On May 19, 2019 5:59:04 PM GMT+02:00, Stephen Frost <sfrost(at)snowman(dot)net> wrote:
>Greetings,
>
>* Julien Riou (julien(at)riou(dot)xyz) wrote:
>> Nowadays, PostgreSQL is often used behind proxies. Some are
>PostgreSQL
>> protocol aware (Pgpool, PgBouncer), some are pure TCP (HAProxy). From
>> the database instance point of view, all clients come from the proxy.
>>
>> There are two major problems with this topology:
>>
>> * It neutralizes the host based authentication. Every client shares
>> the same source. Either we allow this source or not but we cannot
>allow
>> clients on a more fine-grained basis, or not by the IP address.
>
>You can instead have the IP-based checking done at the pooler.
>
>> * It makes debugging harder.
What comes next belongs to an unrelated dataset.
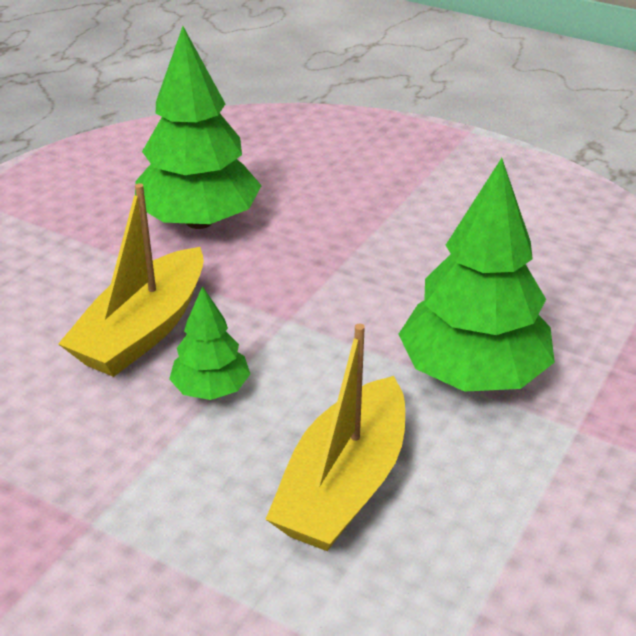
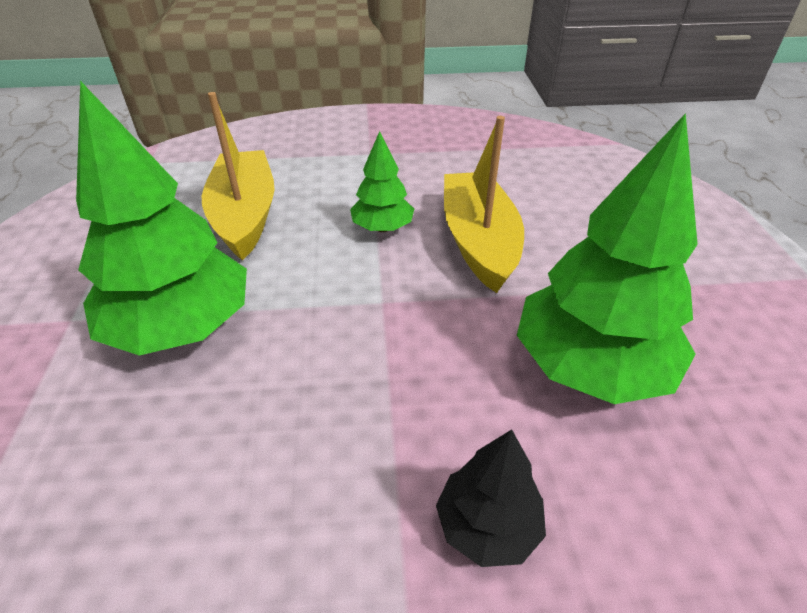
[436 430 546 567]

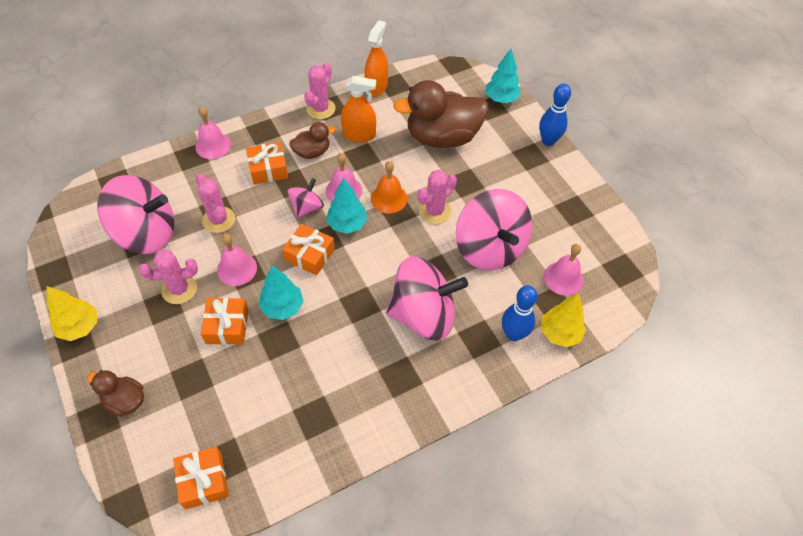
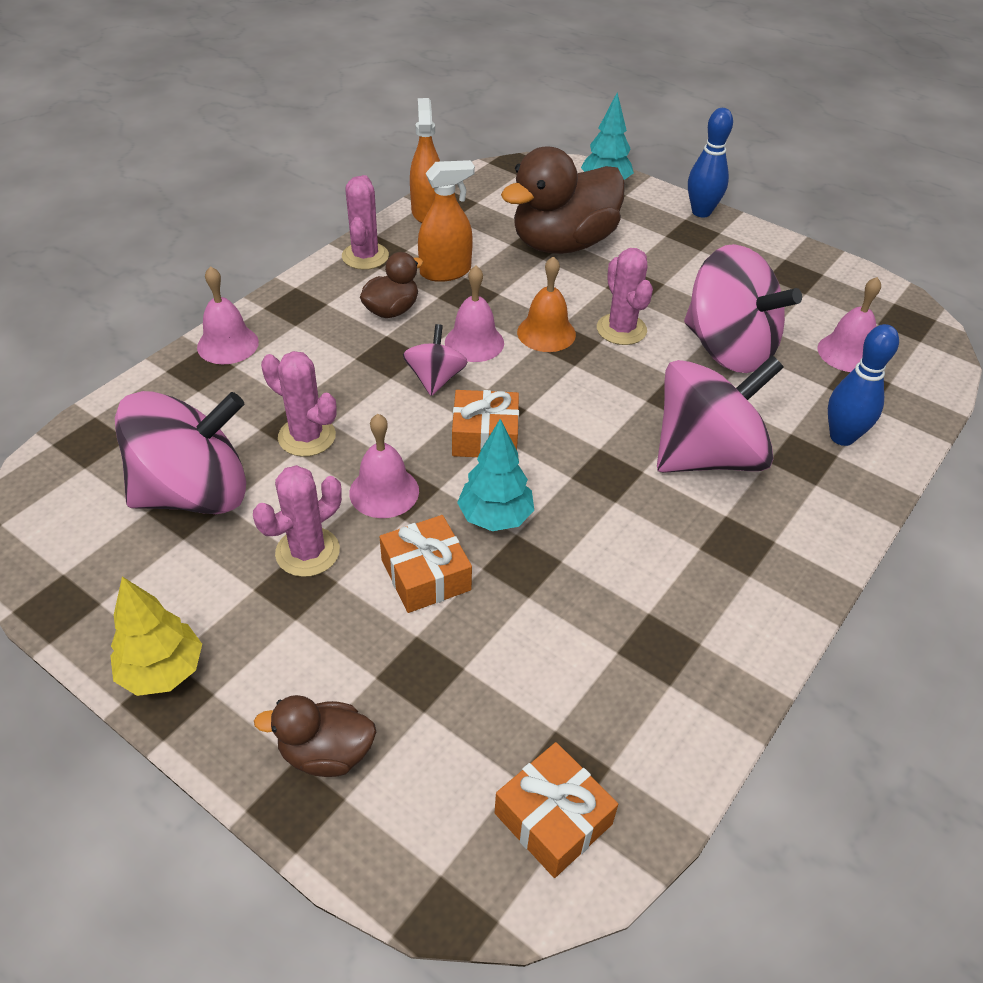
[246 142 288 185] (first image)
[597 248 653 345]
[326 178 367 234] (first image)
[541 294 586 348] (first image)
If we have a DDL or a slow query logged,
>we
>> cannot use the source to identify who is responsible.
>
>Protocol-level poolers are able to do this, and pgbouncer does (see
>application_name_add_host).
>
>> On one hand, we can move the authentication and logging mechanisms to
>> PostgreSQL based proxies but they will never be as complete as
>> PostgreSQL itself. And they don't have features like HTTP health
>checks
>> to redirect trafic to nodes (health, role, whatever behind the URL).
>On
>> the other hand, those features are not implemented at all because
>they
>> don't know the PostgreSQL protocol, they simply forward requests.
>>
>> In the HTTP reverse proxies world, there's a "dirty hack" to identify
>> the source IP address: add an HTTP header "X-Forwared-For" to the
>> request. It's the destination duty to do whatever they want with this
>> information. With this feature in mind, someone from HAProxy has
>> implemented this mechanism at the protocol level. It's called the
>PROXY
>> protocol.
>
>Someone from HAProxy could certainly implement something similar by
>having HAProxy understand PostgreSQL's protocol.
>
>> With this piece of logic at the beginning of the protocol, we could
>> implement a totally transparent proxy and benefit from the great
>> features of PostgreSQL regarding clients. Note that MariaDB support
>the
>> PROXY protocol in MaxScale (proxy) and MariaDB Server in recent
>> versions.
>
>pgbouncer is already a transparent proxy that understands the PG
>protocol, and, even better, it has support for transaction-level
>pooling
>(as well as connection-level), which is really critical for larger PG
>deployments as PG backend startup is (relatively) expensive.
>
>> PS: I've already sent this message to a wrong mailing list. Stephen
>> Frost said it's implemented in pgbouncer but all I can find is an
>open
>> issue: https://github.com/pgbouncer/pgbouncer/issues/241.
>
>That would be some *other* proxy system (Amazon's ELB) that apparently
>also doesn't understand the PG protocol and therefore doesn't have a
>feature similar to pgbouncer's application_name_add_host.
>
>I haven't looked very closely at if it'd be possible to interpret the
>PROXY protocol thing that Amazon's ELB can do without confusing it with
>a regular PG authentication startup and I'm not sure if we'd really
>want
>to wed ourselves to something like that. Certainly, what pgbouncer
>does
>works quite well and is about as transparent to clients as possible.
>
>You'd almost certainly want something like pgbouncer after the ELB
>anyway to avoid having tons of connections to PG and avoid spinning up
>new backends constantly.
>
>Thanks,
>
>Stephen

It could be proprietary Amazon load balancers I don't have experience with, or simple HAProxy coupled with a Patroni HTTP API to tell if a backend is healthy or not.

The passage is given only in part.